Interpretive Summary: Salmonella causes the most bacterial foodborne disease and death in the U.S. - an estimated 1.4 million illnesses per year that result in approximately 400 deaths. Controlling Salmonella in our food chain is difficult because it can live in food-producing animals (such as pigs, cows and chickens) without causing disease. These animals are called Salmonella-carrier animals, and they shed Salmonella in their feces without being detected since they do not have noticeable clinical symptoms. On the farm and in controlled experimental infections, Salmonella carriage and fecal shedding in pigs can vary greatly. To identify factors that may influence Salmonella gastrointestinal (GI) colonization and fecal shedding in pigs, we examined the bacteria residing in the pig intestinal tract. This “community” of bacteria, referred to as commensal bacteria or the GI microbiota, was analyzed in pigs before and after inoculation with Salmonella. Three discoveries indicate a significant correlation between changes in the GI microbiota and Salmonella shedding in pigs. 1) Prior to inoculating the pigs with Salmonella, the “will-be” low Salmonella-shedder pigs (LS pigs) and “will-be” high Salmonella-shedder pigs (HS pigs) had significantly different microbiotas, suggesting that the swine GI microbiota may affect subsequent Salmonella shedding status. 2) Early in the 3-week study, the HS pigs showed dramatic changes in their microbial communities compared to the LS pigs; in fact, the microbial community of the LS pigs was not significantly different from the pigs that were not inoculated with Salmonella (NI pigs) during the first week of acute infection. 3) By day 21 post-inoculation, the GI microbiota of the HS and LS pigs were no longer significantly different from one another, but both were significantly different from the NI pigs, suggesting that Salmonella induced comparable changes in the swine GI microbiota regardless of shedding status. Investigating the dynamics between the GI microbiota and Salmonella shedding in pigs will assist our research program in identifying and developing on-farm Salmonella intervention strategies, thereby providing the public with a safer food supply.

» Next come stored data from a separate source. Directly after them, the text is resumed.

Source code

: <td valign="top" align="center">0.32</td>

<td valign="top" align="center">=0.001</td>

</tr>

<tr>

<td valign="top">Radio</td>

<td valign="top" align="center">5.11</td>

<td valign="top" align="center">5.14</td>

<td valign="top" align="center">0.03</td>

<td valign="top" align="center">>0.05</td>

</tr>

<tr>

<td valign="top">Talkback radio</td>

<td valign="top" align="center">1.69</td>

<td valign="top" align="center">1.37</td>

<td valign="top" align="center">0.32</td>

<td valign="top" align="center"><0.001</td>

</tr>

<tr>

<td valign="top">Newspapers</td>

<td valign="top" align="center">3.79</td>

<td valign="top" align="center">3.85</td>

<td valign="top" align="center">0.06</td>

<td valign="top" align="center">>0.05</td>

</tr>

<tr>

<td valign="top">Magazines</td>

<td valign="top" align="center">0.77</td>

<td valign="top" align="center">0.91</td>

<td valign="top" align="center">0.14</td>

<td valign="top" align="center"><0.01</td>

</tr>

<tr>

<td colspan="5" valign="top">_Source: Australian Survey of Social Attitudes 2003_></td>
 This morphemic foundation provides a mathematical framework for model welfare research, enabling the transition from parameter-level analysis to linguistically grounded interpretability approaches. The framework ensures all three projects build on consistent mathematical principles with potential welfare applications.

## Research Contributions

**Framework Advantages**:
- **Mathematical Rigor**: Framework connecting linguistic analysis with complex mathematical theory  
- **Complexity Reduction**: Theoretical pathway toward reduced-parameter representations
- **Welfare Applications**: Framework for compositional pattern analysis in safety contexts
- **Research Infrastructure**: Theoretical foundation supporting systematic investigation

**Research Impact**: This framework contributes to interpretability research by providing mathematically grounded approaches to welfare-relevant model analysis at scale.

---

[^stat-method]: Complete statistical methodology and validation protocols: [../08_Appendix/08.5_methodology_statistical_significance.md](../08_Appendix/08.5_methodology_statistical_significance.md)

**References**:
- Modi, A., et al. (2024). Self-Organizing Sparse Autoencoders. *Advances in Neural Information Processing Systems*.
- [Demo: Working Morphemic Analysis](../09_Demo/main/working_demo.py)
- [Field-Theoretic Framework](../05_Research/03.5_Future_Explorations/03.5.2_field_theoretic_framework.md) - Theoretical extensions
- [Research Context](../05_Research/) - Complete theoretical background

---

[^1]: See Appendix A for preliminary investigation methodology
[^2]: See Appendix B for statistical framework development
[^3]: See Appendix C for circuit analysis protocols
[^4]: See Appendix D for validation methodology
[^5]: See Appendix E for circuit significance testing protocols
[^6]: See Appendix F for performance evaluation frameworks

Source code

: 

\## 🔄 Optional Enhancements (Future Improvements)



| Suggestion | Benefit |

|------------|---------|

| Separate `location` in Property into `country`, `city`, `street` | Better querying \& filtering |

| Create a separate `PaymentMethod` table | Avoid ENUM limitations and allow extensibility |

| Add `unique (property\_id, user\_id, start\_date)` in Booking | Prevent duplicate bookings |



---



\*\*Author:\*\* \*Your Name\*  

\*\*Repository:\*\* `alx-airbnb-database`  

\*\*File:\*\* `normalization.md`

Technical Abstract: Controlling Salmonella in the food chain is complicated by the ability of Salmonella to sub-clinically colonize livestock. These Salmonella-carrier animals are a significant reservoir for contamination of naïve animals, the environment, and our food supply. On the farm and in experimental infections, Salmonella colonization, carriage, and shedding in pigs varies greatly. To investigate the dynamics between the porcine intestinal microbiota and Salmonella shedding in swine, we temporally profiled the microbial communities of pigs retrospectively classified as low and high Salmonella-shedders. Piglets were collectively housed, fed and challenged with 109 Salmonella enterica serovar Typhimurium. Salmonella was bacteriologically quantitated from swine feces, and total fecal DNA was isolated for 16S rRNA-based ecological profiling. Pyrosequencing analysis revealed that prior to inoculation, the microbial communities of “will-be” low-shedder (LS) pigs were significantly different from “will-be” high-shedder (HS) pigs at the species level (97% similarity). Following S. Typhimurium challenge, significant differences were observed in the microbial profiles between HS and LS pigs at 2 and 7 days post-inoculation (d.p.i.) (p less than 0.05); no significant differences were detected between LS and non-inoculated (NI) pigs at those times. A significant decrease in Prevotella abundance and significant increases in various genera (e.g. Oscillibacter, Catenibacterium, Xylanibacter) were observed in HS pigs at 2 d.p.i. compared to either LS or NI pigs (p less than 0.05). By 21 d.p.i., the microbial communities of HS and LS pigs were no longer significantly different from one another, but were both significantly different from NI pigs, suggesting a similar Salmonella-induced alteration in maturation of the swine intestinal microbiota regardless of shedding status. Microbial community changes during the 21-day study occurred in the abundance of community members (evenness); no significant differences were observed in the overall number of unique species (richness). The data indicate a correlation between shifts in the intestinal microbiota and Salmonella shedding status in pigs.